__Material to process__.

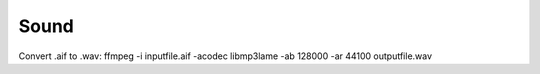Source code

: Sound
=====

Convert .aif to .wav:
ffmpeg -i inputfile.aif -acodec libmp3lame -ab 128000 -ar 44100 outputfile.wav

__Problem description__. Repeat the data above exactly, leaving out any pictures it holds.

__Solution for this problem__.
Source code

: Sound
=====

Convert .aif to .wav:
ffmpeg -i inputfile.aif -acodec libmp3lame -ab 128000 -ar 44100 outputfile.wav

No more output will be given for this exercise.